What’s the difference between car wax and polish and which one should I apply?
Waxing is generally done with products containing a large amount of caranauba wax (a wax that is derived from the caranauba palm) or synthetic wax. Wax is applied to the exterior paint or clear-coat of the car and is then buffed using a soft rag or cloth. In contrast, polishing uses either an abrasive polish or a chemical polish that is rubbed onto the exterior of the vehicle.
Even some manufacturers confuse the terms polish and wax which really undermines their credibility. Putting wax over a bad paint finish will just seal in the imperfections and will not enhance the appearance of the paint so waxing is a final finishing job only.
Polishing is only something you should do when the paint finish has become flat. Years of dirt grime and road film along with sunlight can degrade the finish on a car. Red cars seem to be much more susceptible to sunlight degradation that other colors and the paint turn a dull pink color (this is caused by oxidation).
Each time you polish the car you are removing a small layer of paint and if you do this too often you will go through to the undercoat and the only way of fixing that is to re-spray the car.
You need to determine if the paint defect is above or below the surface. After washing the car sweep your fingers over the paint and if it feels smooth any defects are below the surface and if it feels rough, pitted or slightly sticky it indicates above surface imperfections.
Below surface defects are dealt with by polishing and above surface defects like traffic film, tar, bug guts and the like are best treated with a clay bar. (Follow the instructions that come with the clay but it is a simply a case of wiping the warm clay over the paint with a supplied lubricant to trap the dirt particles. It is a time consuming process but this makes a big difference to the finish of your paint especially on lighter color cars which seem to show every slight imperfection in the paint.
After a clay bar treatment look closely at the paint – if there are still imperfections these will be below surface and need to be polished out. Any stone chips and scratches should be touched up at this point before applying the wax because paint will not adhere very well to a waxed surface.
How to use car polish
To polish the car apply the cutting paste to a soft cloth and rub in a circular motion, use plenty of polish and make sure the cloth does not dry out.
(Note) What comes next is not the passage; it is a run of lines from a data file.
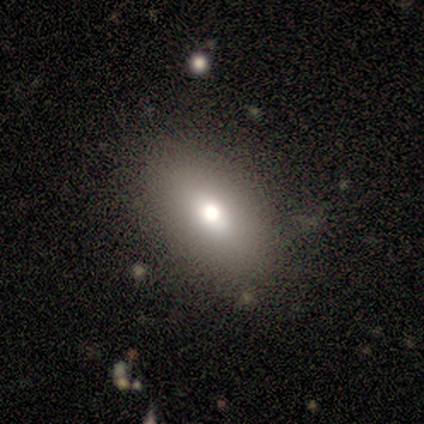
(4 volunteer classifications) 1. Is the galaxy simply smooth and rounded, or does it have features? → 100% smooth, 0% featured or disk, 0% star or artifact.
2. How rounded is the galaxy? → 100% in between, 0% round, 0% cigar-shaped.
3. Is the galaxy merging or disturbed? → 100% none, 0% minor disturbance, 0% major disturbance, 0% merger.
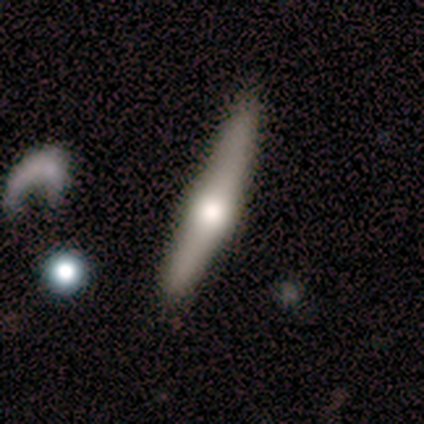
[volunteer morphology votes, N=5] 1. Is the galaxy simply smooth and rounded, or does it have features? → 60% featured or disk, 40% smooth, 0% star or artifact.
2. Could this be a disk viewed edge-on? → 100% yes, 0% no.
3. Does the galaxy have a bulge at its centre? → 100% rounded, 0% boxy, 0% none.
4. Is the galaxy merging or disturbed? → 80% none, 20% merger, 0% minor disturbance, 0% major disturbance.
If you are removing a scratch or specific flaw include the surrounding area, aiming to fade in the freshly cut paint to the old paint and make sure that the freshly polish paint does not stand out – you may even need to do the whole panel if the paint is badly faded in order to match it in.
It is best done in stages because you only want to cut away the smallest amount of paint to remove the imperfections. Although an electric polisher will make the job a lot quicker, it is very easy to remove too much paint and allow the undercoat to show through so avoid using one unless you really have to. Wax can be applied with an electric polisher and a fantastic finish is possible in a very short time.
Many scratches from keys, scrapes in car parks and other damage can be almost completely removed with polishing as these photographs show.
A nasty scrape is rendered virtually invisible with a bit of polishing. So, before you take the car to a body shop for a re-spray quote have a go at polishing out the damage and see what the true extent of the damage is.
Many thanks to forum member Freddie for his photographs which demonstrate that if you know the difference between wax and polish you really can make a big difference to the finish of your car. Generally wax a car every 3-6 months and polish the car only when the paint becomes dull as outlined in the method above.
Our favorite wax is Collonite 476 – it lasts a long time and gives a good deep protection. We also recommend Meguiars NTX Tech wax and Autoglym super resin polish for older cars with slight imperfections in the paint and for cars with lots of imperfections the Bilt-Hamber Ultra Fine Paint Conditioner.